Judge Graffeo, writing for the dissent, found that the term "cohabitation" has a "commonly-accepted core meaning:habitually living with an unrelated adult in the same residence while engaged in an intimate relationship without being legally married to that person." She explained:
In fact, we have explained that "cohabitation" is synonymous with the phrase "habitually living with another" person for purposes of the maintenance termination provisions of Domestic Relations Law § 248 (citations omitted). It is true, however, that the use of the term "cohabitation" without elaboration or conditions is capable of causing ambiguity. This is because a living arrangement becomes cohabitation only if it is habitual and this requirement may not be quantified in every situation.
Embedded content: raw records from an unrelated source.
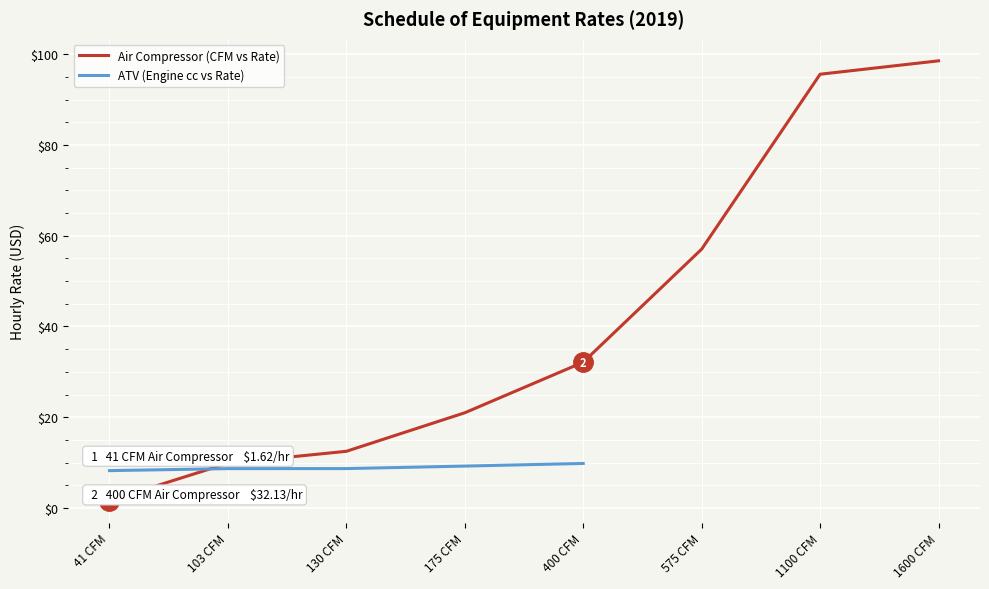

What is the sum of the values at 130 CFM and 575 CFM?

69.5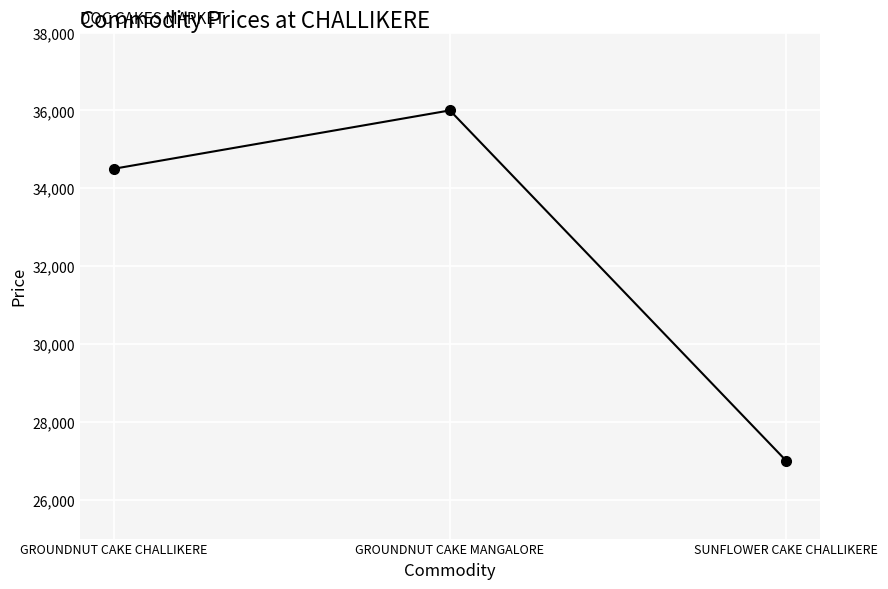

What is the average value?

32500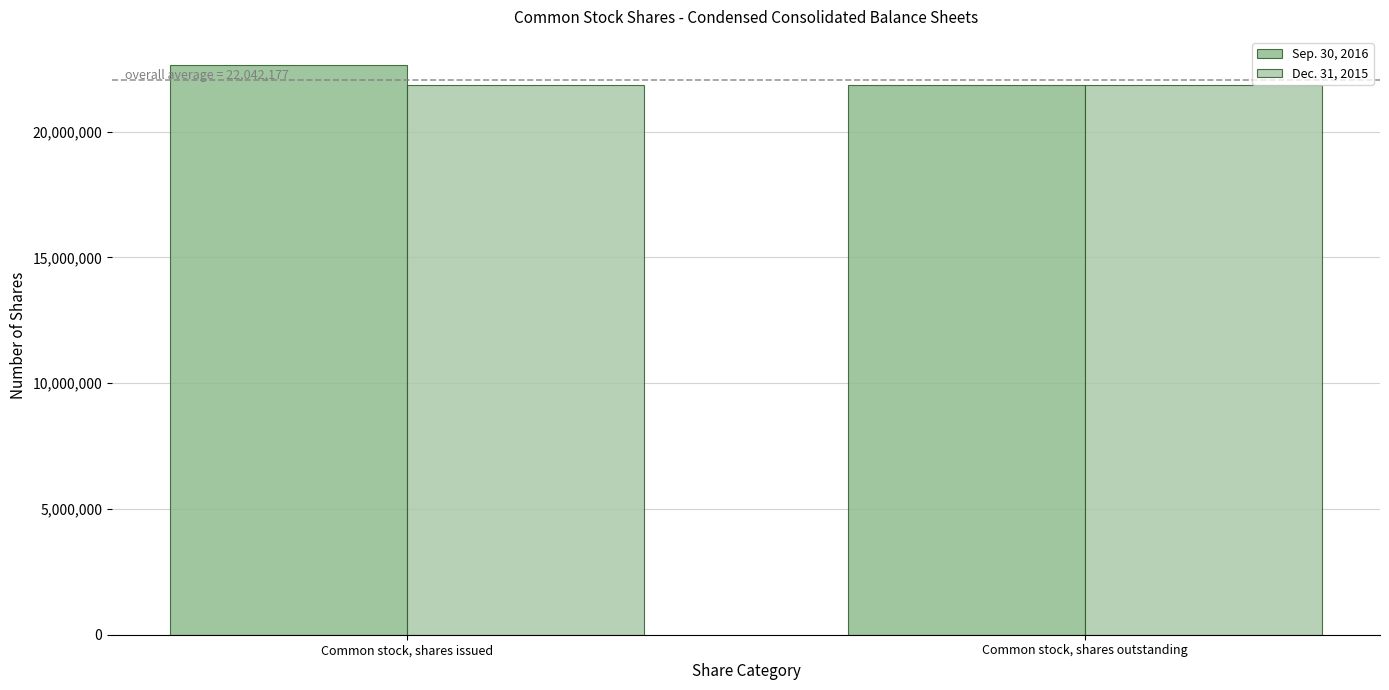

The Dec. 31, 2015 series shows 21845927 at Common stock, shares outstanding. True or false?

True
But the parties in this case were careful to avoid this pitfall by indicating that the benchmark would be a specific duration -- "sixty (60) substantially consecutive days" -- a practice that is implicitly recommended by a leading New York treatise (see Scheinkman, West's New York Practice Series, New York Law of Domestic Relations, Appx B, at 550 ["openly and continuously cohabits with an unrelated male for a continuous period exceeding 30 days . . ."]). This was sufficient to make the cohabitation clause here unambiguous.
Graev v. Graev, __ N.Y.3d ___ (Oct. 21, 2008).